**抜粋**:
___

昆野和七さんの小泉信三さん追悼文2017/01/10 06:27

つぎに紹介したいのは、国分良成さんの講演の最後に「槙智雄先生の追憶」 を書いたとお名前の出た、昆野和七さんの、小泉信三さんを追悼した文章であ る。 昆野和七さんは、私が知っていた頃には、福澤諭吉協会の編集委員(昭 和48(1973)年の創立当初から)を務めていらっしゃって、『福翁自伝』の校 注、『福澤諭吉年鑑』の研究文献目録(第1巻~13巻)がある。

 その文章は、昭和41(1966)年9月10日刊の『小泉信三先生追悼録』(新 文明社)の「福沢諭吉書翰と小泉先生」である。 まず小泉信三編著『福沢諭 吉の人と書翰』(慶友社版・昭和23(1948)年5月)の出版の経過が語られる。  健康上の理由で約1200通の福沢書翰を読み解題をつけることを渋っていた小 泉さんに、昆野さんが先年つくっていた福沢書翰年月別の綴込みと、それに関 するノート一冊のメモ、その中から300点を選定したものを提供し、それに解 題を付けてもらうことで、小泉さんは出版に踏み切ったのであった。 小泉信 三さんが福沢物を書く場合、親疎の差はあるけれど、昆野和七さんに相談し、 その手伝いを受けていたようだ。 私は、清家篤塾長が式辞や講演にあたり、 小室正紀さんに相談されると聞いたことを思い出した。

___

**情報**:
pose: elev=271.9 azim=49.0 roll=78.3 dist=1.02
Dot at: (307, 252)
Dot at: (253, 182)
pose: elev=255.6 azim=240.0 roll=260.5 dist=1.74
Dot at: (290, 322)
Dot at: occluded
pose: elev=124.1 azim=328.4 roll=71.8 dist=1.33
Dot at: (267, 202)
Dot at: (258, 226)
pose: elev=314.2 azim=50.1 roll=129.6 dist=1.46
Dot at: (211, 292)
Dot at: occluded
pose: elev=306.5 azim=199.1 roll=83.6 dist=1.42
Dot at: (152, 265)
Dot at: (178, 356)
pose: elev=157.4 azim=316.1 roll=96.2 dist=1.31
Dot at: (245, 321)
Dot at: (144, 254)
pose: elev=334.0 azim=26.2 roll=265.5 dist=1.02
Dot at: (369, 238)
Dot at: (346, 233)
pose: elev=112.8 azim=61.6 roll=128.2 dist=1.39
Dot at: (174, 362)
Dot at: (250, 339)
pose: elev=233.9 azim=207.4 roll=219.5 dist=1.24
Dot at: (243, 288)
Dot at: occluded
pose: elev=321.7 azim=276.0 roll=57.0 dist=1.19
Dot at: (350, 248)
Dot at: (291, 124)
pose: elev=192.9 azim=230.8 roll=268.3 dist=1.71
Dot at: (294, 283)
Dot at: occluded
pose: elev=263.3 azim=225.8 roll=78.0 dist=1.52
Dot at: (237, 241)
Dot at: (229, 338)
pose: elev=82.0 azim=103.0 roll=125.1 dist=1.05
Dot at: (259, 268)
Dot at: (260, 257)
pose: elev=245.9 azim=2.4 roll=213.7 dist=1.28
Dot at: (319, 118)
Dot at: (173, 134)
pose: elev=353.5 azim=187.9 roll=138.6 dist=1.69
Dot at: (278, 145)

___

**取り組む課題**:
A) 抜粋の中で『』で囲まれている書名をすべて挙げよ。
B) 抜粋のうち、"昆野和七さんの小泉信三さん追悼文2017/01/10 06:27"を含む語句で始まり"その手伝いを受けていたようだ。 私は、清家篤塾長が式辞や講演にあたり、 小室正紀さんに相談されると聞いたことを思い出した。"で終わる部分を、そのまま繰り返して書け。
C) 昆野和七さんの追悼文を紹介した抜粋を、最後の文の後から書き進めよ。

**解答**:
A)
『福翁自伝』
『福澤諭吉年鑑』
『小泉信三先生追悼録』
『福沢諭吉の人と書翰』

B)
昆野和七さんの小泉信三さん追悼文2017/01/10 06:27

つぎに紹介したいのは、国分良成さんの講演の最後に「槙智雄先生の追憶」 を書いたとお名前の出た、昆野和七さんの、小泉信三さんを追悼した文章であ る。 昆野和七さんは、私が知っていた頃には、福澤諭吉協会の編集委員(昭 和48(1973)年の創立当初から)を務めていらっしゃって、『福翁自伝』の校 注、『福澤諭吉年鑑』の研究文献目録(第1巻~13巻)がある。

 その文章は、昭和41(1966)年9月10日刊の『小泉信三先生追悼録』(新 文明社)の「福沢諭吉書翰と小泉先生」である。 まず小泉信三編著『福沢諭 吉の人と書翰』(慶友社版・昭和23(1948)年5月)の出版の経過が語られる。  健康上の理由で約1200通の福沢書翰を読み解題をつけることを渋っていた小 泉さんに、昆野さんが先年つくっていた福沢書翰年月別の綴込みと、それに関 するノート一冊のメモ、その中から300点を選定したものを提供し、それに解 題を付けてもらうことで、小泉さんは出版に踏み切ったのであった。 小泉信 三さんが福沢物を書く場合、親疎の差はあるけれど、昆野和七さんに相談し、 その手伝いを受けていたようだ。 私は、清家篤塾長が式辞や講演にあたり、 小室正紀さんに相談されると聞いたことを思い出した。

C)
 この本が出版されて間もない昭和23(1948)年6月11日、昆野さんの生れ て2年8か月の三男が、石につまずいて転んだ拍子に、隣家の畑の雀おどしの 竿竹が倒れていたのに、左眼を突き刺してしまった。 突端は深く刺さって折 れた。 内科医(義兄)でそれを抜き取ってもらって、慶応病院へ。 眼科の 桑原安治博士の執刀で眼球は抜き取らずに済んだ。 桑原先生は「一生大変だ なあ。目玉を助けてみましょう」といい、その瞬間が三男の生涯を左右した。  翌日から部長の植村操博士の診断治療を受けた。 内部の傷が深いため助けた 左眼が悪化すれば、健康な右眼も失明する恐れがある。 その時には、左眼を 抜き取るという。 そのとき奥さんは臨月で、打撃は甚だしかった。 1か月 を経過してどうやら峠を越して7月12日、一応退院したが、奥さんが産気づ いて、入れ代わって入院した。 ショックのため難産であったが、二女が生ま れた。

 7月25日、川久保孝雄氏が小泉先生の使いで来訪、黙って受け取ってくれと いって、手紙に添えて分厚い角封筒が手渡された。  「昆野学兄 (中略)お子様の御怪我、きくも肝つぶるる許りにて、貴兄御 夫婦の御心中いかあらんかと推察のあまり、しば\/愚妻と語り合いました。 先日来、一度丘を越えて御見舞ひと存じながら、此頃意外に来客多く、また屡々 雨に妨げられて果たしません。どうぞ、少しでも宜しき方へ好転せらるるやう と祈り上げます。貴兄自身、心を励まし、奥様を励まされたく、怱々一筆、如 斯御座候。    不一            七月二十五日 小泉信三」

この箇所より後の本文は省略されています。